DNA analysis revealed that anti-inflammatory drugs do temporarily disrupt soil biodiversity, but the ecosystem recovers once the bacterial intervention ends. The specialized microorganisms accelerate decomposition without leaving permanent damage. For Spain's agricultural sector, the implications are significant: urban wastewater sludge can now be recycled as fertilizer with far greater safety. The circular economy, in this case, actually closes.

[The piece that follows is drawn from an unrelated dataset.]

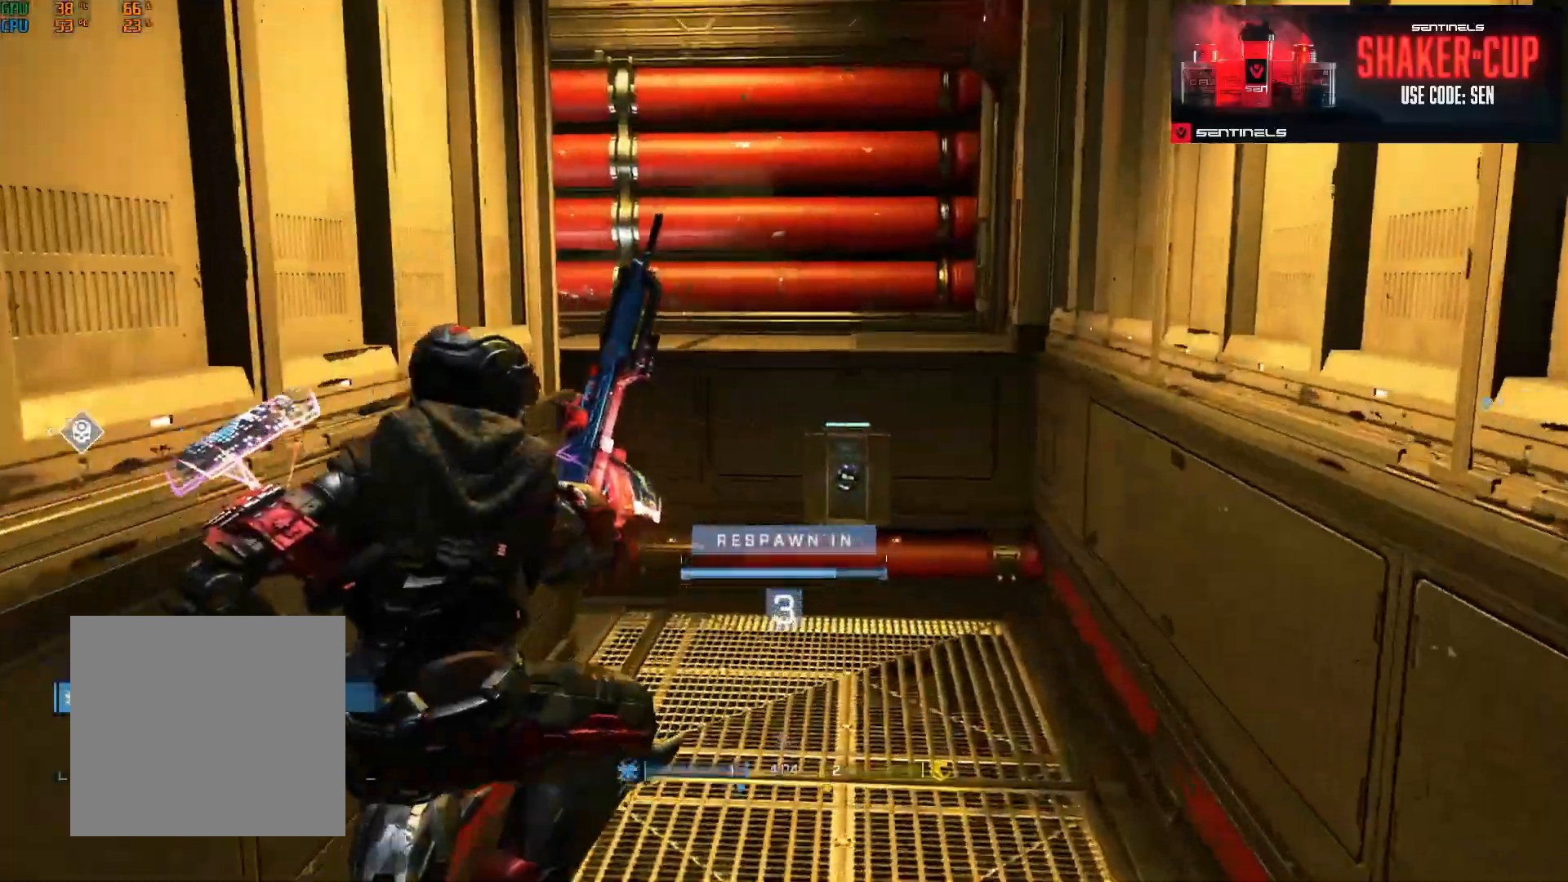
{"buttons": [], "left_stick": "up", "right_stick": "center", "events": [[100, "R1", "down"], [167, "R1", "up"], [434, "left_stick", "up"]]}
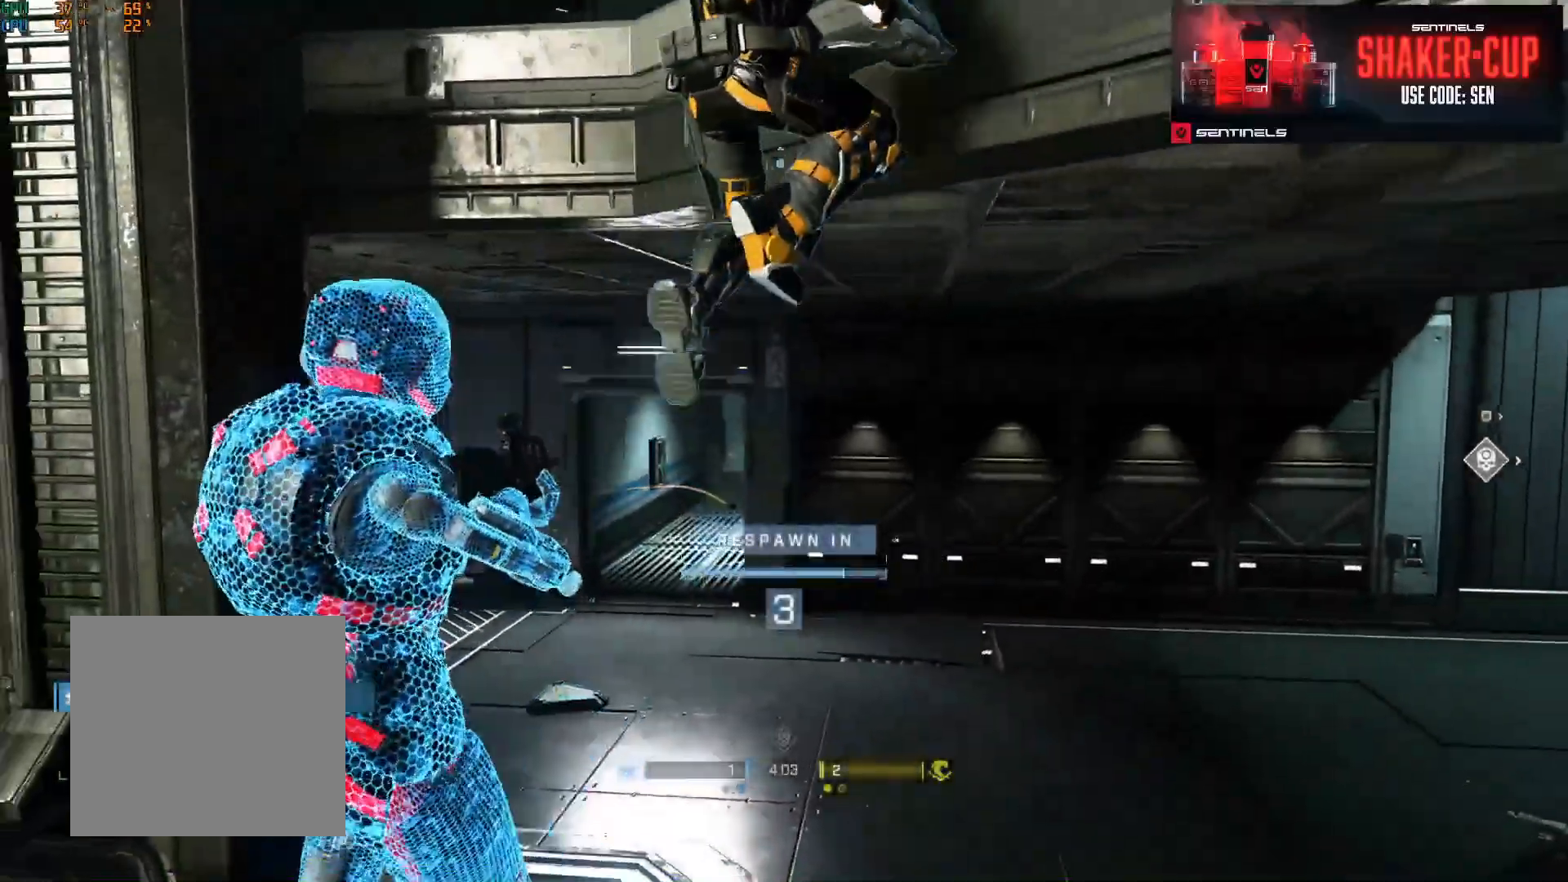
{"buttons": [], "left_stick": "up", "right_stick": "center", "events": [[333, "R1", "down"], [434, "R1", "up"]]}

If these contaminants reach the soil, we're transferring a human waste product to the field. We wanted to find strategies to reduce that risk and enable safer reuse of treatment plant sludge.
— Esmeralda Morillo, lead author of the study
The Hearth Conversation Another angle on the story
Inventor

Why does ibuprofen in soil matter so much? Isn't it just a trace amount?

Model

Traces accumulate. When you use treated sludge year after year, you're building up pharmaceutical residue in the same fields. We don't fully understand the long-term effects on crops or groundwater, but we know enough to be cautious.

Inventor

So the bacteria eat the ibuprofen. What happens to the bacteria afterward?

Model

They die off naturally once their food source is gone. The soil's own microbiota returns to normal. That's what the DNA analysis showed—temporary disruption, then recovery.

Inventor

Four times faster degradation is impressive. But is three days fast enough for practical farming?

Model

It depends on the operation. For a farmer planning to plant weeks later, yes. But the real win is that it works at all. Before this, you had no biological solution. You had to choose between contaminated sludge or expensive disposal.

Inventor

Did they test for bacterial resistance? Could the C7 consortium become a problem itself?

Model

That's the honest answer: not yet. This is early-stage work. They proved the concept works in three different soil types. Long-term monitoring will be crucial before this scales up nationally.

Inventor

Why Seville specifically? Is ibuprofen contamination worse there?

Model

No, it's everywhere. Seville just had the research infrastructure and the wastewater treatment plant access. The bacteria came from there because that's where the researchers could work. The problem they're solving is universal.